No documento, a Martifer revelou que registou, entre janeiro e junho, rendimentos operacionais de 105,4 milhões de euros, um aumento de 2% em termos homólogos, “sendo 67% respeitantes ao segmento da Construção Metálica, 25% ao segmento da Indústria Naval e 9% ao segmento da Renewables”, detalhou a empresa.
Segundo o grupo, “Portugal representa 31% do total das vendas e prestações de serviços e o mercado internacional 69%”.
O EBITDA (resultado antes de impostos, juros, depreciações e amortizações) da empresa foi de 13,4 milhões de euros, recuando 8% em relação ao mesmo período de 2022.

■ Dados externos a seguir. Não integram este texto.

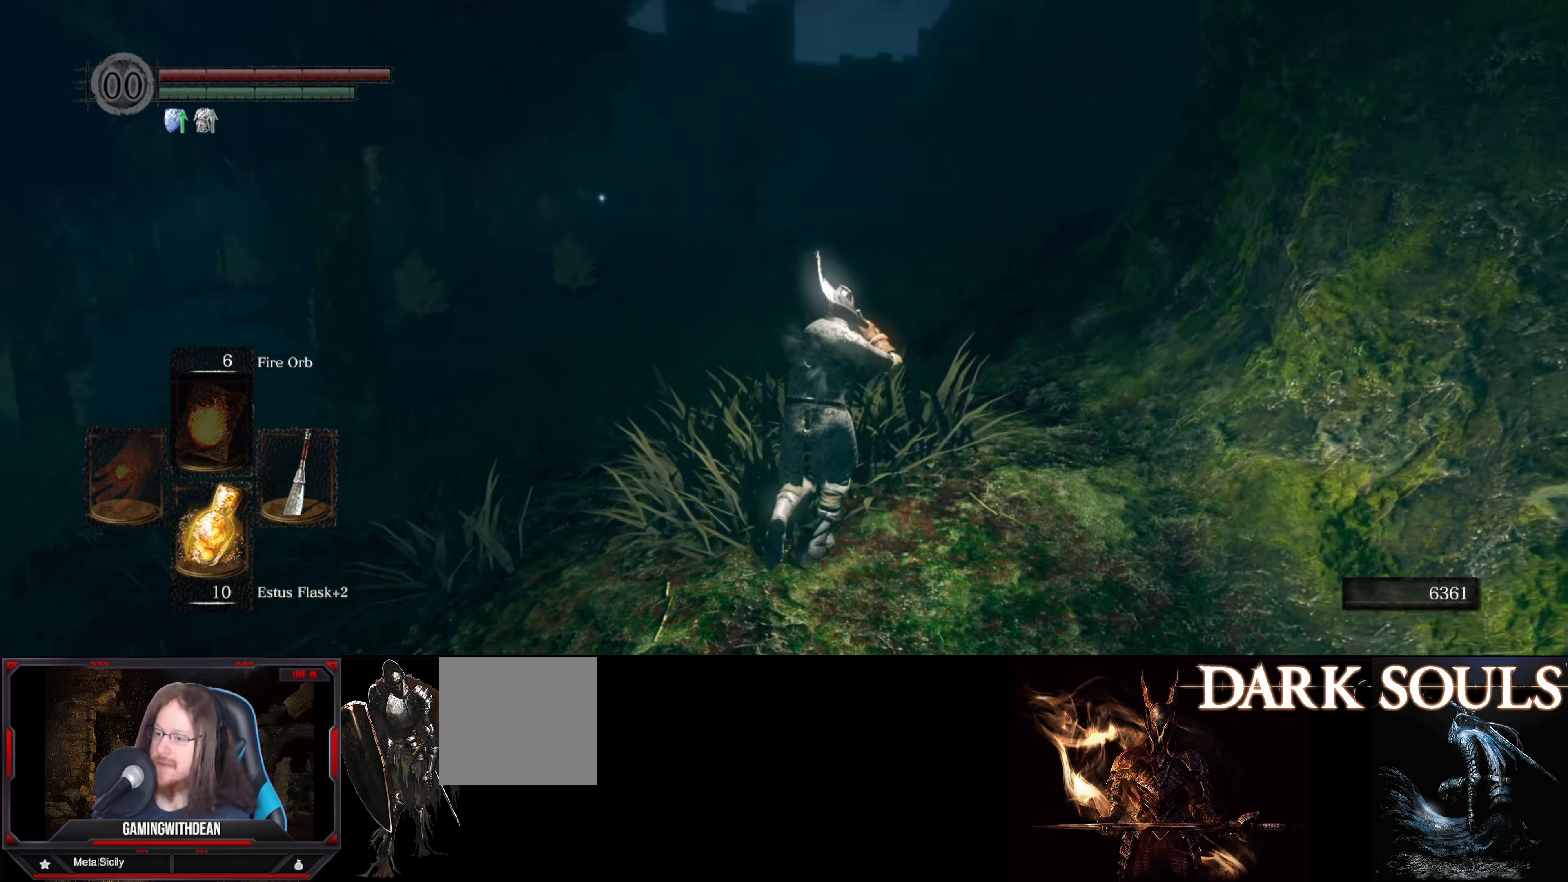
{"buttons": [], "left_stick": "up", "right_stick": "center", "events": [[34, "right_stick", "center"]]}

Por outro lado, “durante o primeiro semestre de 2023, manteve-se a tendência decrescente da dívida líquida do grupo, que se tem vindo a observar nos últimos anos e que reflete as premissas definidas no Plano Estratégico do grupo Martifer”.
Assim, em 30 de junho, a dívida líquida consolidada “ascendia a 34 milhões de euros, refletindo uma redução de 7 milhões de euros face a 31 de dezembro de 2022”, uma descida que “resulta do cumprimento do serviço da dívida bancária do grupo”, e conta também com “o contributo resultante do cumprimento do plano de alienação de ativos não core do grupo Martifer, nomeadamente através da alienação de equipamentos eólicos, com o produto da venda a ser alocado ao reembolso de dívida bancária”.
A carteira de encomendas da Martifer, nos setores da construção metálica e indústria naval era de 431 milhões de euros no final do semestre.